The Karoo National Park near Beaufort West in the Western Cape consists of three basins and the Nuweveld mountain range. It is an area of mountains, plains, koppies and ravines — typical of the Great Karoo.

At the Bontebok National Park south-east of Swellendam, the bontebok herd has grown from 60 in 1961 to more than 300. The park is located within one of the world’s richest floral kingdoms. More than 470 plant species including 52 species of grass have been indentified.

The Tankwa-Karoo National Park near Calvinia was proclaimed in 1986 in a bid to restore part of the Karoo to its original beauty. The park is still in a developmental stage, with only some small animals to be seen.

Although the National Parks Board’s aim is to protect species diversity, the Bontebok, Mountain Zebra and Addo Elephant Parks may be regarded as species national parks, each with a success story of its own. The National Parks Board has also played a significant role in ensuring the survival and increase of three of South Africa’s flagship animal species — the African elephant, the black rhinoceros and the white rhinoceros. At the turn of the century, the Kruger National Park had about ten elephants and three black rhinoceros which soon died out. The white rhinoceros was extinct in the area. Today, there are 8 000 elephants in the Kruger National Park, and about 2 000 elephants have also been translocated to nearly 40 other national parks, game reserves and private game ranches. The removal of these elephants and the annual cull over the past 28 years have ensured the ecological integrity of the national park. The Kruger National Park now also has more than 2 000 white rhinoceros which were derived from a founder population translocated from KwaZulu-Natal. The black rhinoceros population is now approaching 300 animals. Not only has the National Parks Board played a major role in building up numbers of black rhinoceros, it has made a valuable contribution to ensuring the range of genetic diversity within the species.

Initially, national parks were protected areas, excluding all human activities which could not be reconciled with conservation and sustainable utilisation. In 1983, however, with the establishment of the Wilderness National park, this philosophy changed to include the control of human activities within a national park’s boundary. This was further expanded by the concept of contractual national parks by which a protected area remains in private ownership but can be included in a national park.

The Board spearheaded the move towards better relationships with rural communities in and around protected areas, and the pioneering achievements of the Richtersveld National Park are evidence of this commitment. The Richtersveld National Park is managed jointly by the National Parks Board and the community, combining traditional land-uses with conservation.

The National Parks Board has accepted the duty of making a positive and responsible contribution to the conservation of biodiversity and to the environment on a global scale.

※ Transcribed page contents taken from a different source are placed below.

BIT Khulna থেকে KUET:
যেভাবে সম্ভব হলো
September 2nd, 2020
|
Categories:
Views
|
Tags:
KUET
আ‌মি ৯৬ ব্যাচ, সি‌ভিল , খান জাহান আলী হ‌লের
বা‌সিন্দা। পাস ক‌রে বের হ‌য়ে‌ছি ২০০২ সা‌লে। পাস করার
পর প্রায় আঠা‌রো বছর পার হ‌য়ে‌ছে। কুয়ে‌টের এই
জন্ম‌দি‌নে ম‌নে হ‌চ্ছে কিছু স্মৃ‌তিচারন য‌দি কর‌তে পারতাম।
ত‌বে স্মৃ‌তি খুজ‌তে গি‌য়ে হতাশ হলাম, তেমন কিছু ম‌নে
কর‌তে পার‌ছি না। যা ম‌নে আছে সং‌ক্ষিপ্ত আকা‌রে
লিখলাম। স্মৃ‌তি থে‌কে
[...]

This is done through responsible participation in the affairs of the International Union for the Conservation of Nature, CITES, RAMSAR, the World Wide Fund for Nature and other agencies.

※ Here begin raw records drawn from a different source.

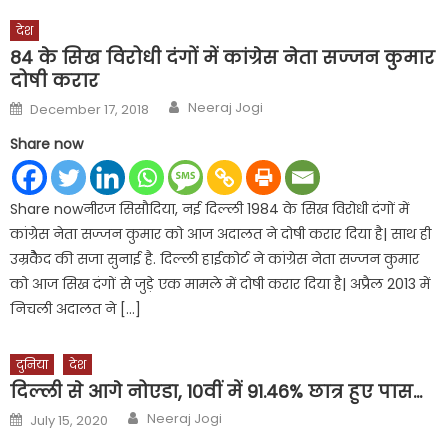
देश
84 के सिख विरोधी दंगों में कांग्रेस नेता सज्जन कुमार
दोषी करार
Author
Posted
Neeraj Jogi
December 17, 2018
on
Share now
Share nowनीरज सिसौदिया, नई दिल्ली 1984 के सिख विरोधी दंगों में
कांग्रेस नेता सज्जन कुमार को आज अदालत ने दोषी करार दिया है| साथ ही
उम्रकैैैद की सजा सुनाई है. दिल्ली हाईकोर्ट ने कांग्रेस नेता सज्जन कुमार
को आज सिख दंगों से जुड़े एक मामले में दोषी करार दिया है| अप्रैल 2013 में
निचली अदालत ने […]
दुनिया
देश
दिल्ली से आगे नोएडा, 10वीं में 91.46% छात्र हुए पास…
Author
Posted
Neeraj Jogi
July 15, 2020
on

The world-renowned Kruger National Park is South Africa’s largest ecotourism attraction with more than 750 000 visitors per year. It stretches over 19 485 kmę. Its game population includes mammal species in excess of 140, more than 450 species of bird, 114 species of reptile, 40 species of fish and 33 species of amphibian. The 24 rest camps offer a range of accommodation from rudimentary to luxurious, and together with caravan sites, shops and restaurants, can cater for more than 6 000 people at a time.

The Kruger Park also offers several wilderness trails where visitors can cover large areas of unspoilt wilderness on foot under the guidance of a trail ranger.

In 1994, the Kruger National Park was enlarged by 14 696 ha by incorporating parts of five farms into the park. The new land is on the western border of the park between Orpen and Phalaborwa gates.

During 1995, game fencing between the Kruger National Park and private reserves was removed. This had a positive effect on the overall grazing situation and the migration of wildlife. The area is now managed as a single entity.